Go through the entries below and print, exactly, the lines starting at the one with "[39,159,450,174] [38,187,618,202] [39,224,248,242]" and ending at the one with "[109,794,124,805] 6: ->", keeping both ends and no others.

MATERIAL TO PROCESS:
_ _ _ _ _ _ _
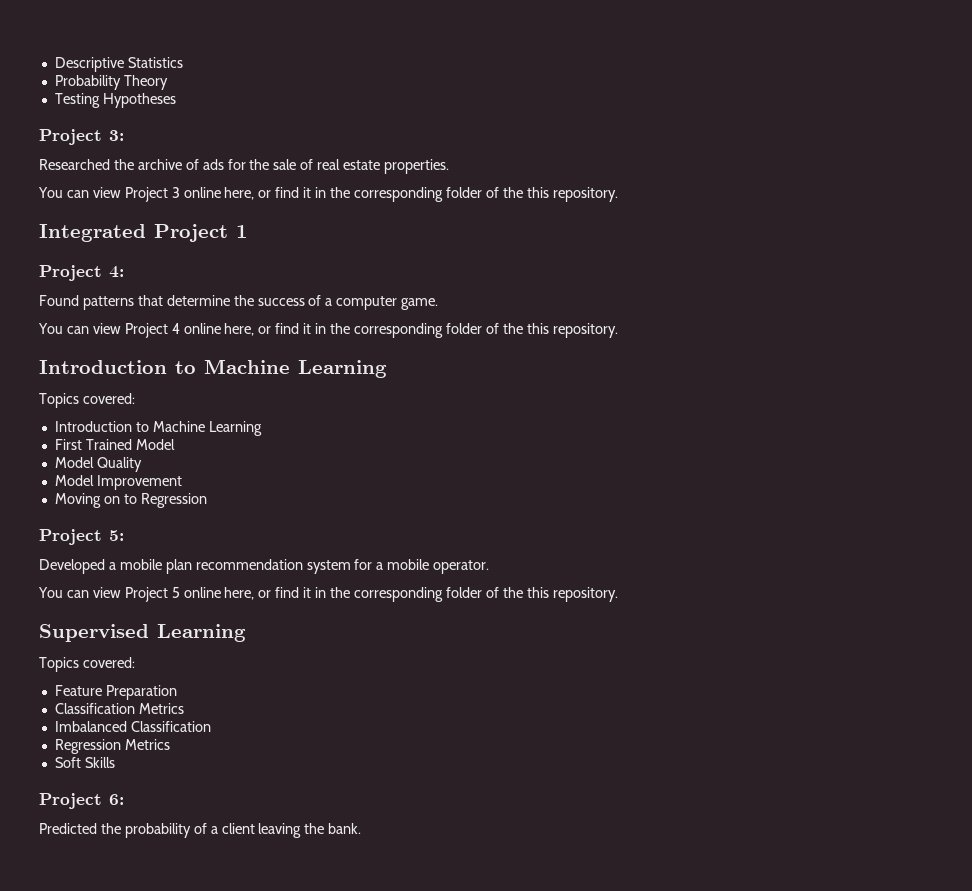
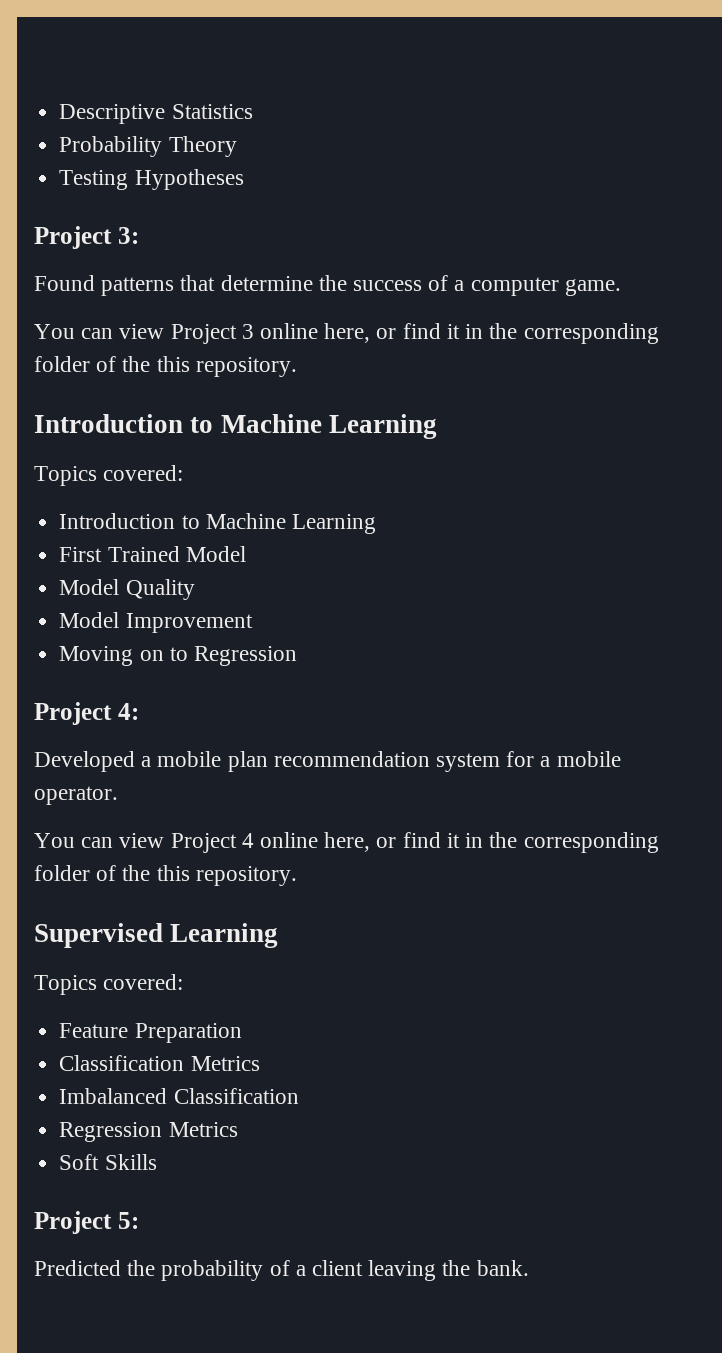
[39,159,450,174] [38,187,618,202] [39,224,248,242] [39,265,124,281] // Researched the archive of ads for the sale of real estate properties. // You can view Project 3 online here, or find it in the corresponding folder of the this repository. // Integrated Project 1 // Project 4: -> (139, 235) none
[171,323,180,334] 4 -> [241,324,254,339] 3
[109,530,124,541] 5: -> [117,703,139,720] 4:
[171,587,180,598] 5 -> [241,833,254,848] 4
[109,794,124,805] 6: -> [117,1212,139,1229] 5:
_ _ _ _ _ _ _
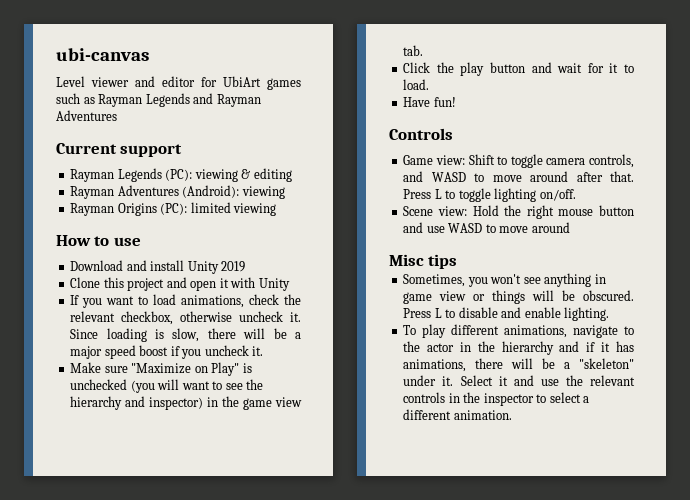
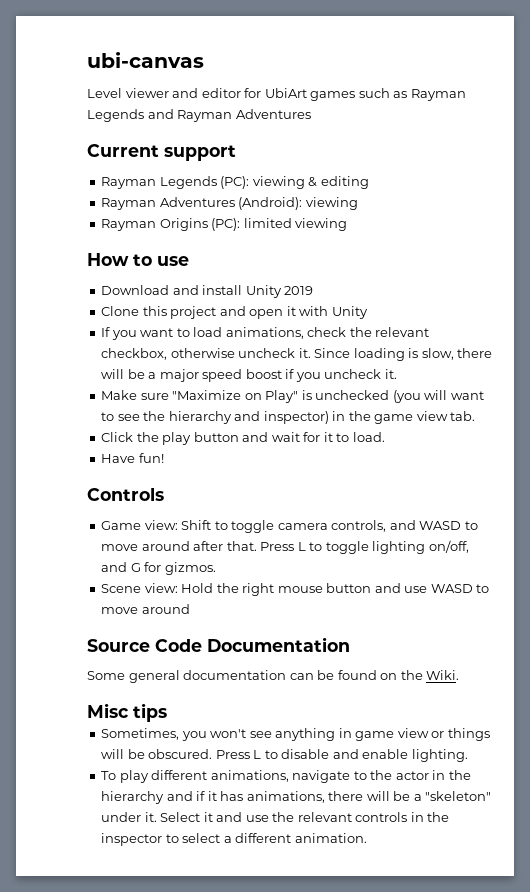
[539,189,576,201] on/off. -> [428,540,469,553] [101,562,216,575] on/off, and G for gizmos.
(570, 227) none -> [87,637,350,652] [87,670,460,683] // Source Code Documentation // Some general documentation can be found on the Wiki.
_ _ _ _ _ _ _
RESULT OF THIS EXERCISE:
[39,159,450,174] [38,187,618,202] [39,224,248,242] [39,265,124,281] // Researched the archive of ads for the sale of real estate properties. // You can view Project 3 online here, or find it in the corresponding folder of the this repository. // Integrated Project 1 // Project 4: -> (139, 235) none
[171,323,180,334] 4 -> [241,324,254,339] 3
[109,530,124,541] 5: -> [117,703,139,720] 4:
[171,587,180,598] 5 -> [241,833,254,848] 4
[109,794,124,805] 6: -> [117,1212,139,1229] 5:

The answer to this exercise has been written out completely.